Nondestructive testing and evaluation (NDT&E) are commonly used in the industry for their ability to identify damage and assess material conditions. Ultrasonic testing (UT) is one of the most popular NDT&E techniques. A variant of ultrasonic testing known as nonlinear ultrasonic testing (NUT) has some advantages over conventional (linear) UT as it is more sensitive to damages in their early stages; even at the microscopic levels. Furthermore, the nonlinear characteristics of ultrasonic waves can be correlated to several material properties. In the last two decades, the NUT method has been investigated from two aspects, namely the direct (modeling) problem and the inverse (NUT testing) problem. The direct problem aims to establish the nonlinear mechanism and analyze the behavior of wave-damage interaction. The inverse problem is investigated under three headings: (1) data acquisition with NUT techniques, (2) signal pre-processing and feature extraction, and (3) parameter analysis for damage characterization. The conventional data analytical methods extract nonlinear features from noisy signals and build a damage index to characterize damages. However, damage index-based analyzing model can be challenging, as other factors affect the overall system nonlinearity such as complex specimen geometry, different damage characteristics, varying ambient conditions, and measurement uncertainties. To overcome these shortcomings, machine learning (ML) methods appear promising for the analysis of complex nonlinear ultrasonic signals by exploiting data mining and pattern recognition capabilities. Therefore, this paper aims to provide a comprehensive review of the state-of-the-art ML-enriched NUT for damage characterization. Other NUT-based technologies are also reviewed, including modeling of wave-damage interaction, different NUT techniques for data acquisition, signal pre-processing methods, and damage index-based parameter analysis strategies for damage characterization. Major emphasis is placed on the application of ML methods for NDT&E applications. Additionally, future research trends on data augmentation, complex damage characterization, and baseline-free methods using NUT are also discussed.

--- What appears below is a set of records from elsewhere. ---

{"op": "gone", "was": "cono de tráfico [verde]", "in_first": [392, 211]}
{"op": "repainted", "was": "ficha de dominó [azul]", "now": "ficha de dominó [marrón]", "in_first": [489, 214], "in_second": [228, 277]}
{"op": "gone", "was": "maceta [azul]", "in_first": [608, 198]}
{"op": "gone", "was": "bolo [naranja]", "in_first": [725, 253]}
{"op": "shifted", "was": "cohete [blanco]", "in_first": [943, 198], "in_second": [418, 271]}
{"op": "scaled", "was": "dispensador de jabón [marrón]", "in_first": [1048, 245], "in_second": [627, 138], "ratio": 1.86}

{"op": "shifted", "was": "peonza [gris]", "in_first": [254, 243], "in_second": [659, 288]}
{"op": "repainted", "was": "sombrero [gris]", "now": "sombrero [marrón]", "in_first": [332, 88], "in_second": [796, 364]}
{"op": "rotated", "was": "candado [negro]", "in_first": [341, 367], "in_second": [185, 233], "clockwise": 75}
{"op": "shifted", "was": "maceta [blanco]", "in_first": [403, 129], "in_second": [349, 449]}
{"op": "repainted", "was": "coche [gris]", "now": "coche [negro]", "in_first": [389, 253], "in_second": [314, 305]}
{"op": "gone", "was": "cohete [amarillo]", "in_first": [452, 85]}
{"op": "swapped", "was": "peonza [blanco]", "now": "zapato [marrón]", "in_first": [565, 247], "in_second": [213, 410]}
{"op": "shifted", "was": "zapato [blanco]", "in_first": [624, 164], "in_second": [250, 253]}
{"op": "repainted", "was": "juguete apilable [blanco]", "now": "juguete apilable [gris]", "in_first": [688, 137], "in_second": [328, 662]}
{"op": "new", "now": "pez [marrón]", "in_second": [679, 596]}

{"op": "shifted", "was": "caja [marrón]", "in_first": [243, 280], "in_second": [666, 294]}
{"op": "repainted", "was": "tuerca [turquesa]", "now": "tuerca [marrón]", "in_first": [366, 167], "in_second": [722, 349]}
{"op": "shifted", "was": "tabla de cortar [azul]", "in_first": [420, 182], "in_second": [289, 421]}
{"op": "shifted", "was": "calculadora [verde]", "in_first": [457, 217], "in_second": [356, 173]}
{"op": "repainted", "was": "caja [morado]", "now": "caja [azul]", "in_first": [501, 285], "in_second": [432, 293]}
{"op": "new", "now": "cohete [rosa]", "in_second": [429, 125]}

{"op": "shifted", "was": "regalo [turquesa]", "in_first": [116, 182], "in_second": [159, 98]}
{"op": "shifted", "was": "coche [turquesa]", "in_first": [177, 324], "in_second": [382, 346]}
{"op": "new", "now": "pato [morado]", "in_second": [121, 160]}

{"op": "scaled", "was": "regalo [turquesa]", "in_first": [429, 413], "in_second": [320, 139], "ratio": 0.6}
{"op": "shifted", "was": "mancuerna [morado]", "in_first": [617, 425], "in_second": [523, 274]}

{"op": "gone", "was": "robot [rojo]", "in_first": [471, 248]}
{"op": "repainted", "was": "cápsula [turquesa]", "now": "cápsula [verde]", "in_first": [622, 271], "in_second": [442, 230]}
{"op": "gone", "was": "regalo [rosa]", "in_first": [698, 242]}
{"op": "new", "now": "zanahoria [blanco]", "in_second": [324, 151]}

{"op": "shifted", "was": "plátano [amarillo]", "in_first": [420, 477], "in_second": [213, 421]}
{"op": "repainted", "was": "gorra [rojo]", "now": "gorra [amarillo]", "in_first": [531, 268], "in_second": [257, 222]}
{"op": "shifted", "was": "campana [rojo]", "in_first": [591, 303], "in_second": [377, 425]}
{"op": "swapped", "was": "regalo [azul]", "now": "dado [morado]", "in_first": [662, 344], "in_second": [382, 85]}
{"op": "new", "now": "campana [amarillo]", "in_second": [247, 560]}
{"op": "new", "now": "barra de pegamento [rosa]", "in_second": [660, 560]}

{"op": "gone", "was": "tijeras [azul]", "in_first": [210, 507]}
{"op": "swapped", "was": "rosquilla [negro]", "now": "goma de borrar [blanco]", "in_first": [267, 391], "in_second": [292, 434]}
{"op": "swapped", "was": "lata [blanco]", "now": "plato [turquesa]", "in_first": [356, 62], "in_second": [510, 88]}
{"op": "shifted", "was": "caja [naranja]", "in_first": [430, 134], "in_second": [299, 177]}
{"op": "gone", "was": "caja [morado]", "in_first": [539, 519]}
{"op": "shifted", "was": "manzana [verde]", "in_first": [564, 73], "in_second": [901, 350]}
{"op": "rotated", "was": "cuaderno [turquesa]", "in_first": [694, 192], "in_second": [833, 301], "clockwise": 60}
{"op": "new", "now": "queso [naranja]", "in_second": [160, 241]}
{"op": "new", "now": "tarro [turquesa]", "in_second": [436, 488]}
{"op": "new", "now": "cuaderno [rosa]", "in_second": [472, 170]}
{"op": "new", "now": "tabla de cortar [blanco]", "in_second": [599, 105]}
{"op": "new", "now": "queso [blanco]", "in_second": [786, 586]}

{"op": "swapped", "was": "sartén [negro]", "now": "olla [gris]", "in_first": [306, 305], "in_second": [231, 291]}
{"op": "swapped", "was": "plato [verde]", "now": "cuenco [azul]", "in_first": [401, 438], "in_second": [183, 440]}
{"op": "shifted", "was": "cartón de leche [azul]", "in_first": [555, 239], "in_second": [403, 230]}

无损检测和评估 (NDT&E) 因其识别损坏和评估材料状况的能力而常用于行业。超声波检测 (UT) 是最流行的无损检测技术之一。一种称为非线性超声波测试 (NUT) 的超声波测试变体与传统（线性）UT 相比具有一些优势，因为它在早期阶段对损坏更敏感；甚至在微观层面。此外，超声波的非线性特性可能与多种材料特性相关。近二十年来，NUT方法从两个方面进行了研究，即直接（建模）问题和逆（NUT测试）问题。直接问题旨在建立非线性机制并分析波损相互作用的行为。在三个标题下研究了逆问题：(1) 使用 NUT 技术获取数据，(2) 信号预处理和特征提取，以及 (3) 用于损伤表征的参数分析。传统的数据分析方法从噪声信号中提取非线性特征并建立损伤指数来表征损伤。然而，基于损伤指数的分析模型可能具有挑战性，因为其他因素会影响整个系统的非线性，例如复杂的试样几何形状、不同的损伤特征、变化的环境条件和测量不确定性。为了克服这些缺点，机器学习 (ML) 方法通过利用数据挖掘和模式识别功能来分析复杂的非线性超声信号，这似乎很有前景。所以，本文旨在全面回顾用于损伤表征的最先进的 ML-enriched NUT。还回顾了其他基于 NUT 的技术，包括波浪-损伤相互作用建模、用于数据采集的不同 NUT 技术、信号预处理方法和基于损伤指数的损伤表征参数分析策略。主要重点放在 ML 方法在 NDT&E 应用中的应用。此外，还讨论了使用 NUT 的数据增强、复杂损伤表征和无基线方法的未来研究趋势。和基于损伤指数的损伤表征参数分析策略。主要重点放在 ML 方法在 NDT&E 应用中的应用。此外，还讨论了使用 NUT 的数据增强、复杂损伤表征和无基线方法的未来研究趋势。和基于损伤指数的损伤表征参数分析策略。主要重点放在 ML 方法在 NDT&E 应用中的应用。此外，还讨论了使用 NUT 的数据增强、复杂损伤表征和无基线方法的未来研究趋势。